══ Provided material ══

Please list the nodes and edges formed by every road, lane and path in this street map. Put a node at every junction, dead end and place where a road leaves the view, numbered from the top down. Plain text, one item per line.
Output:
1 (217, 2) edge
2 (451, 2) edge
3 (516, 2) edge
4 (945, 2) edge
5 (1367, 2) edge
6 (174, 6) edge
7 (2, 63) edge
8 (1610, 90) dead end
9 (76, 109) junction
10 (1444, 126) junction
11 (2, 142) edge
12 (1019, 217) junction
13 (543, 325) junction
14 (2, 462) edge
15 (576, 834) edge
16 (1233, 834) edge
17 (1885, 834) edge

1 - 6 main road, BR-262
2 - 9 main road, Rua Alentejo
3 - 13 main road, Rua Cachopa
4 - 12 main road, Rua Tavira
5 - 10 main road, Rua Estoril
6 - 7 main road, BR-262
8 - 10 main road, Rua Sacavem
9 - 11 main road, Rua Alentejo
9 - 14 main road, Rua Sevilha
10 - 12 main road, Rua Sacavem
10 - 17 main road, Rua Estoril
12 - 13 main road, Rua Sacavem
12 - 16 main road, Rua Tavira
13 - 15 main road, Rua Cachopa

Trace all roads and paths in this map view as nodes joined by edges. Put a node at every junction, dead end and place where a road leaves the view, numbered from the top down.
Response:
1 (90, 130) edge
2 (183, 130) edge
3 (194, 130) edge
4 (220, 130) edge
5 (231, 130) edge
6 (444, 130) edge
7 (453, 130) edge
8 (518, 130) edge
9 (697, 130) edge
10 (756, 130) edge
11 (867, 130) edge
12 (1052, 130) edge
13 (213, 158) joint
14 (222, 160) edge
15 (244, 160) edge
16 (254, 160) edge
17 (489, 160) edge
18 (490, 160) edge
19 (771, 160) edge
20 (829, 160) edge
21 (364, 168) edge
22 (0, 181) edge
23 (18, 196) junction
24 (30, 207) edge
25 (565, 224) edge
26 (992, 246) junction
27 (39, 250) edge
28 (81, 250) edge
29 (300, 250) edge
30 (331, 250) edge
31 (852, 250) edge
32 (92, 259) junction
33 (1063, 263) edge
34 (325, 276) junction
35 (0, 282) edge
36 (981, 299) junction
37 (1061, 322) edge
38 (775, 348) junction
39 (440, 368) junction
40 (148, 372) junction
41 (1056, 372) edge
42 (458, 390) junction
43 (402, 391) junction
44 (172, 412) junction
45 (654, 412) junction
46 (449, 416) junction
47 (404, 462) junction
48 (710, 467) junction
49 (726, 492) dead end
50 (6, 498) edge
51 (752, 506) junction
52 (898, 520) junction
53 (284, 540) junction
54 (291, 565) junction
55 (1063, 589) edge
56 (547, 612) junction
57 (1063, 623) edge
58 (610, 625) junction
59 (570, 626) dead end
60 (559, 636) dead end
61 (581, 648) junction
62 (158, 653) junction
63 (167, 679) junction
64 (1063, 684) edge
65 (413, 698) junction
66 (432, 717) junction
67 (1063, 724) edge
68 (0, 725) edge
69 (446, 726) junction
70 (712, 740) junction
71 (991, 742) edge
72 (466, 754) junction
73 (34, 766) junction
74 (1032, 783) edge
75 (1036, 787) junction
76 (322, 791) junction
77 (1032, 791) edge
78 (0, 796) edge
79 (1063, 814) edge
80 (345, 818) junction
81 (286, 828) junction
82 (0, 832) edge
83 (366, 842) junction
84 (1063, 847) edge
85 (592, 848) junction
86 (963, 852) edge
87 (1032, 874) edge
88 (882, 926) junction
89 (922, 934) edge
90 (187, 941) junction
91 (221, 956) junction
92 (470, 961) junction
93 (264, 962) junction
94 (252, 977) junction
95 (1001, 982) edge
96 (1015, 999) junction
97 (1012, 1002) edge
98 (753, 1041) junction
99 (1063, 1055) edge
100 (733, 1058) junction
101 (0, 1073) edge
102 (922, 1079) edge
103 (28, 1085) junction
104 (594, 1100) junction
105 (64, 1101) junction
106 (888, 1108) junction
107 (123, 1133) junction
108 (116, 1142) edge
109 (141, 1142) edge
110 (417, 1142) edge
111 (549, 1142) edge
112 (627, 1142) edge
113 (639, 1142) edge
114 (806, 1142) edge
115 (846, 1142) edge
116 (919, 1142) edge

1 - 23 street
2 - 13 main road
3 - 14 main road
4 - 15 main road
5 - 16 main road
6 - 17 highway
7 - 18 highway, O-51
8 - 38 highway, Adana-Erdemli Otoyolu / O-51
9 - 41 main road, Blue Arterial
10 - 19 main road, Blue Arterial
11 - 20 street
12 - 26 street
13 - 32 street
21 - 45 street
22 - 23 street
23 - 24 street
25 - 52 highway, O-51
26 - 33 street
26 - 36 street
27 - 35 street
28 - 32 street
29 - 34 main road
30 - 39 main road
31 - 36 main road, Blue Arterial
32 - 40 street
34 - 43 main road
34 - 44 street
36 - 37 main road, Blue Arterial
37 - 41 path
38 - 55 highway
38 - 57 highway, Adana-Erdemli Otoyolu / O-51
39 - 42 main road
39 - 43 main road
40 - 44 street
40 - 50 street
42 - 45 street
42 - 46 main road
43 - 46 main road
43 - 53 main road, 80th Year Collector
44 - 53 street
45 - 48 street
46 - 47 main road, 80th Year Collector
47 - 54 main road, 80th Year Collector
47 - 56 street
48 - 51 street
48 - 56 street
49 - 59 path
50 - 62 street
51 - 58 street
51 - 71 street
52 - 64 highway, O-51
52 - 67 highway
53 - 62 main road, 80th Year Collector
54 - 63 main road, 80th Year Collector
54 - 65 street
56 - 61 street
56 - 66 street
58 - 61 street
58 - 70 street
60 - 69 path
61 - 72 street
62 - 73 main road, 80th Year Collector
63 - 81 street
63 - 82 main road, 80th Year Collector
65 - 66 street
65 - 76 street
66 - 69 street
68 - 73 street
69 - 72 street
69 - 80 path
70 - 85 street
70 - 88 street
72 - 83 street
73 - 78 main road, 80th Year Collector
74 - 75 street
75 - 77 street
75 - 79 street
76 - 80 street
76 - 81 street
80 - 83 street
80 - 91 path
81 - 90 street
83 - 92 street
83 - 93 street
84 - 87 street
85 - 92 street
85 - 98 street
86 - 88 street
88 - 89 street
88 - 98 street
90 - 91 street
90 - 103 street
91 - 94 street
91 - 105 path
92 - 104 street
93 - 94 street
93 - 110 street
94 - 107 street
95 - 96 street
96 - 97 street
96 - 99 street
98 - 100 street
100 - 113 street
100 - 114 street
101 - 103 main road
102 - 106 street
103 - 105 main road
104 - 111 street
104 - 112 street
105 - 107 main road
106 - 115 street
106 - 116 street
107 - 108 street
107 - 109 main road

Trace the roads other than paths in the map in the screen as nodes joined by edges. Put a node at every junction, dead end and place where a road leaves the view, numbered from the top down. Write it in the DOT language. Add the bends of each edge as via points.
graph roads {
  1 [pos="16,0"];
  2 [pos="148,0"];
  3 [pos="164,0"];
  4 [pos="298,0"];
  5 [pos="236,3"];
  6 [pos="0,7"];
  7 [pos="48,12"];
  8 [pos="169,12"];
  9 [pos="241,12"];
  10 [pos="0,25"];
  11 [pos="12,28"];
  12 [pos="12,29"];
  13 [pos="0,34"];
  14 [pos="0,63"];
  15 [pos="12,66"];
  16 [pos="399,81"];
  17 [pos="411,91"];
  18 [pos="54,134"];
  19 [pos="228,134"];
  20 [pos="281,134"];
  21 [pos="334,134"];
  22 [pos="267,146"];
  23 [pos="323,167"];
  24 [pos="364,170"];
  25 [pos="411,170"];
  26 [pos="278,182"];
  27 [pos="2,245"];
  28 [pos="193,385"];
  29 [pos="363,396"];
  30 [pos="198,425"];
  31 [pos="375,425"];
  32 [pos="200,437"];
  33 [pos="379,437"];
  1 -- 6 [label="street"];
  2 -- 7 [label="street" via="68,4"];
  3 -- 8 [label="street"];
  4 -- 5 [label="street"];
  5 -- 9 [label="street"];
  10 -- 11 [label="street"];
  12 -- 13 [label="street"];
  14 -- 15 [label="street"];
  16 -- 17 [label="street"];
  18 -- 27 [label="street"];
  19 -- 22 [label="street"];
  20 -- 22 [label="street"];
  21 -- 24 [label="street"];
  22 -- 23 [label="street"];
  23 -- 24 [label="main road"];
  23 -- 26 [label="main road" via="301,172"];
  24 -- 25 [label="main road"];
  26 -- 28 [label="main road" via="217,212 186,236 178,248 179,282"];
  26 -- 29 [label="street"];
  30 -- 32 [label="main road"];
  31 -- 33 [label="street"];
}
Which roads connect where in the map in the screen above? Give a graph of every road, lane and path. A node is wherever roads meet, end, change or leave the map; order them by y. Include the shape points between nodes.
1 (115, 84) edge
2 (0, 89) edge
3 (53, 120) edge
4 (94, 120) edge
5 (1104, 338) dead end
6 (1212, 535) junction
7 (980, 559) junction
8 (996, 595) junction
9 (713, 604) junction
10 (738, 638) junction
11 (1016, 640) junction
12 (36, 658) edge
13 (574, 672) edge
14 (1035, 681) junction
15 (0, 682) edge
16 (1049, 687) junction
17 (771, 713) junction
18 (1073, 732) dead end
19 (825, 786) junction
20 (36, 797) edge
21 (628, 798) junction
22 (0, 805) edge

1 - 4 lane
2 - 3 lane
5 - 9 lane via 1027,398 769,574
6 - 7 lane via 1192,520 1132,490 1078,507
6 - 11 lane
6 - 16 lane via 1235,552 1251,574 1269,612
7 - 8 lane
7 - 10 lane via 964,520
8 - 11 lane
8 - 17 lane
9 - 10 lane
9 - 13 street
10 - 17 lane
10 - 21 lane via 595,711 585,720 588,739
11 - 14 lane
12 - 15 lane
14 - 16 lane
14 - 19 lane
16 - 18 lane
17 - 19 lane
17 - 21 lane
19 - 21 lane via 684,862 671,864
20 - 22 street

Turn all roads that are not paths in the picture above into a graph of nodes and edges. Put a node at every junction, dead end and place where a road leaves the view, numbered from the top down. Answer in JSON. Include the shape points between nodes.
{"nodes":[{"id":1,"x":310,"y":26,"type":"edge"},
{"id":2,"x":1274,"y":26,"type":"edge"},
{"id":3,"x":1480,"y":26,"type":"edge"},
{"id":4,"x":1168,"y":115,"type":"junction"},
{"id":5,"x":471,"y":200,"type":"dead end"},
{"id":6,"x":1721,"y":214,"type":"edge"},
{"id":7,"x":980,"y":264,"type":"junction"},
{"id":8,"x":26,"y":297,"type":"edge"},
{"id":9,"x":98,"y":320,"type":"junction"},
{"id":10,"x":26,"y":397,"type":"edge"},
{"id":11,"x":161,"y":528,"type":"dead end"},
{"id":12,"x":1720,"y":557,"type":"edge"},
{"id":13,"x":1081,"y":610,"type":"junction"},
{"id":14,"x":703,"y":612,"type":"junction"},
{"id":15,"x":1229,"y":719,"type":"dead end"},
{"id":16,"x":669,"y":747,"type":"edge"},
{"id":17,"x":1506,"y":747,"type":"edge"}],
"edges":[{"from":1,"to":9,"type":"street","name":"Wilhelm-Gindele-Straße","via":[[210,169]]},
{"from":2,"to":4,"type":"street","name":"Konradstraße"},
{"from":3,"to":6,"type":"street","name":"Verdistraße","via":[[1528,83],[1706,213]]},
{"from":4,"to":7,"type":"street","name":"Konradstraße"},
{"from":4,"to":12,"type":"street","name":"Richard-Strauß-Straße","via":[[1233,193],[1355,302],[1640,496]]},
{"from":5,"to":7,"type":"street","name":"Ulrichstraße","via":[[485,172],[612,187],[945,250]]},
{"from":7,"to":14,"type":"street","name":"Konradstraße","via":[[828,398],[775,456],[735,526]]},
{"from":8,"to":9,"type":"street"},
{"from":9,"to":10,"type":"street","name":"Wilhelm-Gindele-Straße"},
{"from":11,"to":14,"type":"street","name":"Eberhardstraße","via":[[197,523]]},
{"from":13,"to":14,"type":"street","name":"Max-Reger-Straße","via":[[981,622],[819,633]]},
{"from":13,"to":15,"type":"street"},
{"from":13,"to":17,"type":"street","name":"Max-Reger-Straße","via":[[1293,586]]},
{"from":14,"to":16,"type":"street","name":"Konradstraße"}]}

═══

> [Exercise prompt]: Starting at the first line of the data above, retype each line exactly until you reach the line containing "Trace all roads", and include that line too.

> [Response area]:
Please list the nodes and edges formed by every road, lane and path in this street map. Put a node at every junction, dead end and place where a road leaves the view, numbered from the top down. Plain text, one item per line.
Output:
1 (217, 2) edge
2 (451, 2) edge
3 (516, 2) edge
4 (945, 2) edge
5 (1367, 2) edge
6 (174, 6) edge
7 (2, 63) edge
8 (1610, 90) dead end
9 (76, 109) junction
10 (1444, 126) junction
11 (2, 142) edge
12 (1019, 217) junction
13 (543, 325) junction
14 (2, 462) edge
15 (576, 834) edge
16 (1233, 834) edge
17 (1885, 834) edge

1 - 6 main road, BR-262
2 - 9 main road, Rua Alentejo
3 - 13 main road, Rua Cachopa
4 - 12 main road, Rua Tavira
5 - 10 main road, Rua Estoril
6 - 7 main road, BR-262
8 - 10 main road, Rua Sacavem
9 - 11 main road, Rua Alentejo
9 - 14 main road, Rua Sevilha
10 - 12 main road, Rua Sacavem
10 - 17 main road, Rua Estoril
12 - 13 main road, Rua Sacavem
12 - 16 main road, Rua Tavira
13 - 15 main road, Rua Cachopa

Trace all roads and paths in this map view as nodes joined by edges. Put a node at every junction, dead end and place where a road leaves the view, numbered from the top down.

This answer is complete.